Massimo Coglitore racconta il Fotogramma d’Oro e le sue premiazioni

Dal 25 al 28 si è tenuta, presso la Sala Fasola, la 48esima edizione del festival internazionale Fotogramma d’Oro, che ha visto la partecipazione di ben 67 cortometraggi, della durata media dai 10 ai 20 minuti. La giuria, composta dal regista Massimo Coglitore, dalla docente di Storia del Cinema Alessia Cervini dell’Università di Messina, dalla psicoanalista Donatella Lisciotto, dallo sceneggiatore e produttore Francesco Torre e dal docente di Cinema e regista Francesco Gulletta (Messina Film Commission) ha assegnato il Fotogramma d’Oro a “Rabie Chetwy” di Mohamed Kamel (Egitto); il Fotogramma d’argento a “Democracia” di Borja Cobeaga (Spagna); il Fotogramma di bronzo a “Nel silenzio” di Lorenzo Ferrante e Matteo Ricca (Italia). Massimo Coglitore, regista messinese che vive a Roma, che ha coperto il ruolo di presidente della giuria, ci racconta questa edizione del festival.

Il Fotogramma d’oro è un’occasione per i giovani?

È normale che i cortometraggi li facciano i giovani, anche se il termine “giovane” in Italia è relativo. Il festival però è aperto a tutti.

C’è stata un’ampia partecipazione, non solo nostrana?

Il Fotogramma è internazionale, c’è stata una partecipazione sia da parte di autori siciliani, con qualche messinese, sia, e mi ha sorpreso, di autori internazionali. Il Fotogramma è un festival internazionale di cortometraggi che ha 48 anni, ed è uno dei più anziani. È stato fermo per un paio d’anni e non si è ringiovanito, però ora si sta riprendendo. I primi cortometraggi che feci, quando avevo vent’anni, li presentai al Fotogramma d’oro.

Su cosa vertono le storie?

C’è un po’ di tutto: temi sociali, storie più intimiste, ci sono anche film d’animazione, documentari. Diventa complicato assegnare i premi quando non c’è un’unica categoria, ed è difficile mettere a confronto un film d’animazione con un film normale o anche un documentario.

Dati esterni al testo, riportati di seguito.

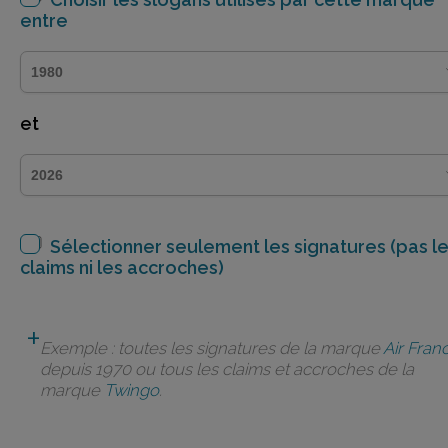
entre
et
Sélectionner seulement les signatures (pas l
claims ni les accroches)
Exemple : toutes les signatures de la marque
Air Fran
depuis 1970 ou tous les claims et accroches de la
marque
Twingo
.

Tra i vincitori ci sono sia stranieri che italiani…

Sì, il Fotogramma d’oro lo ha vinto un egiziano, il secondo premio è spagnolo, e il terzo è un corto italiano. Abbiamo cercato di premiare quei corti che avessero un senso stretto del racconto cinematografico.

Per quanto riguarda il livello artistico?

Il livello straniero è sempre alto, anche in altri festival ho notato questo. Il livello italiano a volte sì a volte no. In quello straniero c’è più preparazione, più attenzione, soprattutto alla recitazione, e un cortometraggio per loro è un film e non è una perdita di tempo. Non è necessario studiare in una accademia di regia, l’importante è che ci sia un confronto con il cinema internazionale, perché il rischio di alcuni corti italiani è che siano o troppo minimalisti o troppo intimisti, oppure la classica commedia che funziona al cinema e adattata a mo’ di barzelletta nel cortometraggio. Mentre secondo me un cortometraggio deve essere al pari della letteratura: come in letteratura abbiamo un libro di mille pagine e un racconto di venti pagine; il senso della narrazione è uguale, il linguaggio è uguale, anche nel cinema dovrebbe essere così.